The investor complaints are monitored on quarterly basis by Investor Grievance Committee. The Complaints are handled by Karvy Computer Share (P) Ltd.
Number of complaints received during the year from the investors comprising of Non receipt of Dividend/Interest Warrants, Non receipt of securities, Non receipt of Annual Report, shares sent for transfer and transmission, complaints received from SEBI etc.- 1599
Number of complaints resolved - 3784
Complaints Pending as at 31st March 2012 - 0
Number of cases of share Transfers pending for approval as at 31st March 2012 - 0
Disclosure on material financial and commercial transactions with Senior Management
Disclosures on materially significant related party transactions i.e., transactions of the Group of material nature, with its Promoters, the Directors or the management, their relatives, or subsidiaries, etc. that may have potential conflict with the interests of the Company at large. None of the transactions with any of the related parties were in conflict with the interest of the Company.
Transfer of unclaimed dividend to Investor Education and Protection Fund (IEPF)
As per the provisions of Sec. 205A(5) of the Companies Act, 1956 all unpaid / unclaimed for a period of seven years from the date of transfer to 'unpaid Dividend Account' of the Company is credited to the Investor Education and Protection Fund.

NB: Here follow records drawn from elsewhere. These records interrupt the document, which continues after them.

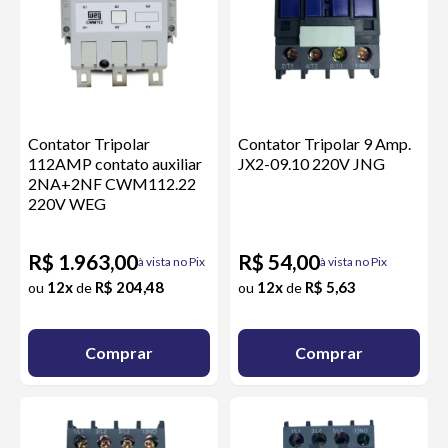
Contator Tripolar
Contator Tripolar 9 Amp.
112AMP contato auxiliar
JX2-09.10 220V JNG
2NA+2NF CWM112.22
220V WEG
R$ 1.963,00
R$ 54,00
à vista no Pix
à vista no Pix
12x
R$ 204,48
12x
R$ 5,63
ou
de
ou
de
Comprar
Comprar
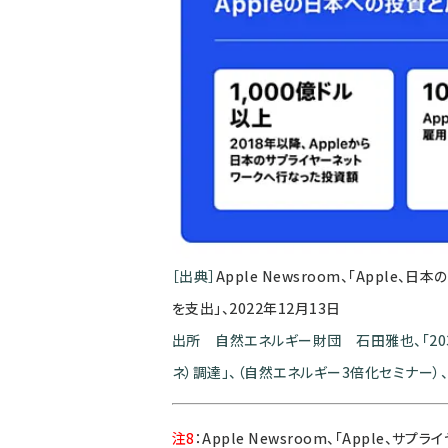
［出典］
Apple Newsroom、「Apple
を支出」、2022年12月13日
出所 自然エネルギー財団 石田雅也、「20
ネ）調達」、（自然エネルギー3倍化セミナー）、2
注8
：
Apple Newsroom、「Apple、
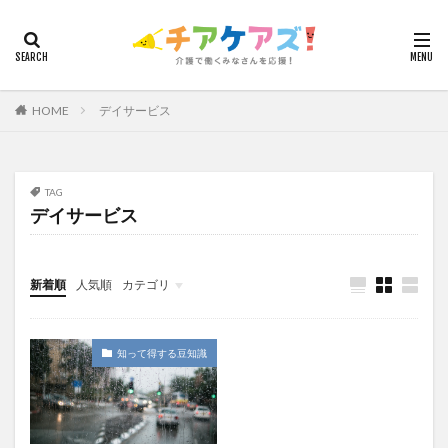
カテゴリー
HOME
デイサービス
タグ
7つの習慣
山下興一郎
執筆
堺市
夏
夜勤
大島直彰
大規模法人
天野尊明
TAG
デイサービス
安藤俊介
安藤優子
室内レク
導入事例
就労継続支援B型
展示会
山口一郎
在宅
常勤換算
心の知能指数
心理的安全性
新着順
人気順
カテゴリ
心理的安全性診断
志賀弘幸
恩蔵絢子
愛知県
今日から実践！組織改革！
介護ICT情報
お知らせ
ケアズ・コネクト
感情労働
感染症対策
戸田恵梨香
手洗い
知って得する豆知識
手荒れ
手順書
採用
在宅介護
国立大学法人東北大学
新卒
仲間づくり
介護ロボット
介護事業所
介護人材不足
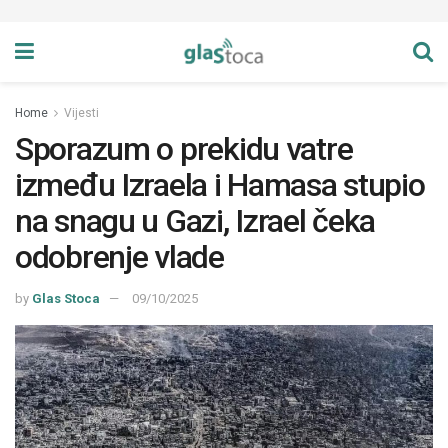
Home
Vijesti
Sporazum o prekidu vatre
između Izraela i Hamasa stupio
na snagu u Gazi, Izrael čeka
odobrenje vlade
by
Glas Stoca
09/10/2025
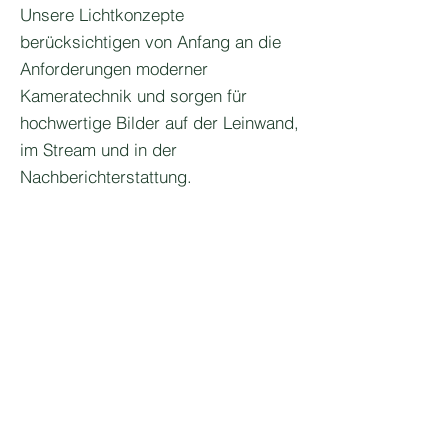
Unsere Lichtkonzepte
berücksichtigen von Anfang an die
Anforderungen moderner
Kameratechnik und sorgen für
hochwertige Bilder auf der Leinwand,
im Stream und in der
Nachberichterstattung.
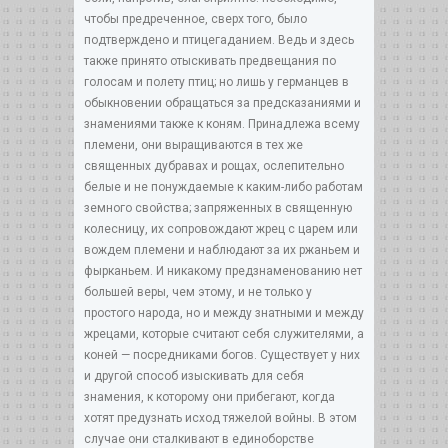
чтобы предреченное, сверх того, было
подтверждено и птицегаданием. Ведь и здесь
также принято отыскивать предвещания по
голосам и полету птиц; но лишь у германцев в
обыкновении обращаться за предсказаниями и
знамениями также к коням. Принадлежа всему
племени, они выращиваются в тех же
священных дубравах и рощах, ослепительно
белые и не понуждаемые к каким-либо работам
земного свойства; запряженных в священную
колесницу, их сопровождают жрец с царем или
вождем племени и наблюдают за их ржаньем и
фырканьем. И никакому предзнаменованию нет
большей веры, чем этому, и не только у
простого народа, но и между знатными и между
жрецами, которые считают себя служителями, а
коней — посредниками богов. Существует у них
и другой способ изыскивать для себя
знамения, к которому они прибегают, когда
хотят предузнать исход тяжелой войны. В этом
случае они сталкивают в единоборстве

Statutory Compliance, Penalties and Strictures
The Company has complied with the requirements of the Stock Exchanges/SEBI and Statutory Authority on all matters related to capital markets during the last three years. No penalties or strictures have been imposed on the Company by these authorities in the last three years.
As part of Code of Conduct, the Company has a Whistle Blower Policy, where any instance of non-adherence to the Policy or any observed unethical behaviour is to be brought to the attention of the Head of Management Assurance Services. During the year, the concerns reported under this mechanism have been scrutinised and appropriate actions taken. It is also confirmed that no personnel has been denied access to the Audit Committee.

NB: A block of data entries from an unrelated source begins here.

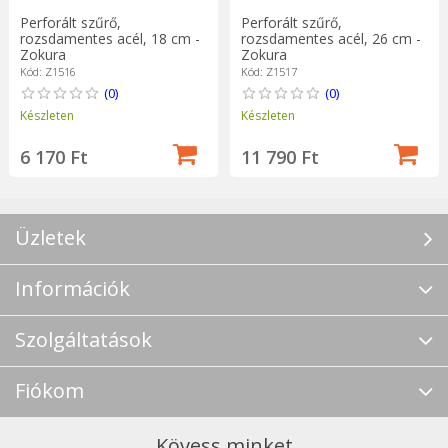
Perforált szűrő,
Perforált szűrő,
rozsdamentes acél, 18 cm -
rozsdamentes acél, 26 cm -
Zokura
Zokura
Kód: Z1516
Kód: Z1517
(0)
(0)
Készleten
Készleten
6 170 Ft
11 790 Ft
Üzletek
Információk
Szolgáltatások
Fiókom
Kövess minket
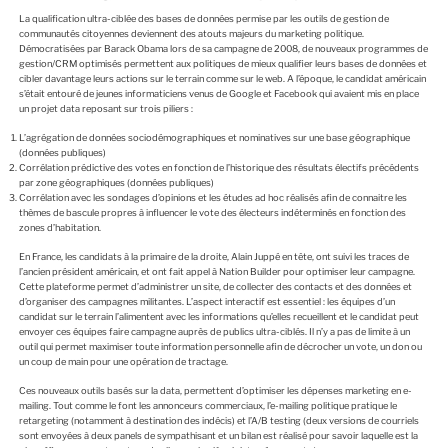
La qualification ultra-ciblée des bases de données permise par les outils de gestion de
communautés citoyennes deviennent des atouts majeurs du marketing politique.
Démocratisées par Barack Obama lors de sa campagne de 2008, de nouveaux programmes de
gestion/CRM optimisés permettent aux politiques de mieux qualifier leurs bases de données et
cibler davantage leurs actions sur le terrain comme sur le web. A l’époque, le candidat américain
s’était entouré de jeunes informaticiens venus de Google et Facebook qui avaient mis en place
un projet data reposant sur trois piliers :
L’agrégation de données sociodémographiques et nominatives sur une base géographique
(données publiques)
Corrélation prédictive des votes en fonction de l’historique des résultats électifs précédents
par zone géographiques (données publiques)
Corrélation avec les sondages d’opinions et les études ad hoc réalisés afin de connaitre les
thèmes de bascule propres à influencer le vote des électeurs indéterminés en fonction des
zones d’habitation.
En France, les candidats à la primaire de la droite, Alain Juppé en tête, ont suivi les traces de
l’ancien président américain, et ont fait appel à Nation Builder pour optimiser leur campagne.
Cette plateforme permet d’administrer un site, de collecter des contacts et des données et
d’organiser des campagnes militantes. L’aspect interactif est essentiel : les équipes d’un
candidat sur le terrain l’alimentent avec les informations qu’elles recueillent et le candidat peut
envoyer ces équipes faire campagne auprès de publics ultra-ciblés. Il n’y a pas de limite à un
outil qui permet maximiser toute information personnelle afin de décrocher un vote, un don ou
un coup de main pour une opération de tractage.
Ces nouveaux outils basés sur la data, permettent d’optimiser les dépenses marketing en e-
mailing. Tout comme le font les annonceurs commerciaux, l’e-mailing politique pratique le
retargeting (notamment à destination des indécis) et l’A/B testing (deux versions de courriels
sont envoyées à deux panels de sympathisant et un bilan est réalisé pour savoir laquelle est la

The company is fully compliant with the applicable mandatory requirements of Clause 49.
Code of Business Ethics & Conduct
The Company has a well defined and approved 'Code of Business Ethics & Conduct' applicable to all Board members, Senior Management and employees of the company. The code of business ethics and conduct is available on the website of the company (www.sterlite-industries.com). All Board members and Senior Management personnel have affirmed compliance with the code of business ethics and conduct.
Communication to Shareholders
Sterlite puts forth key information about the company and its performance, including quarterly results, official news releases, and presentations to analysts, on its website www.sterlite-industries.com regularly for the benefit / information of the public at large. During the year, the quarterly results of the Company's performance have been published in leading newspapers such as 'The Economic Times' in English and in the vernacular/regional languages as well. Hence, they are not separately sent to individual shareholders. Sterlite, however, furnishes the quarterly and half-yearly results on receipt of a request from any shareholder.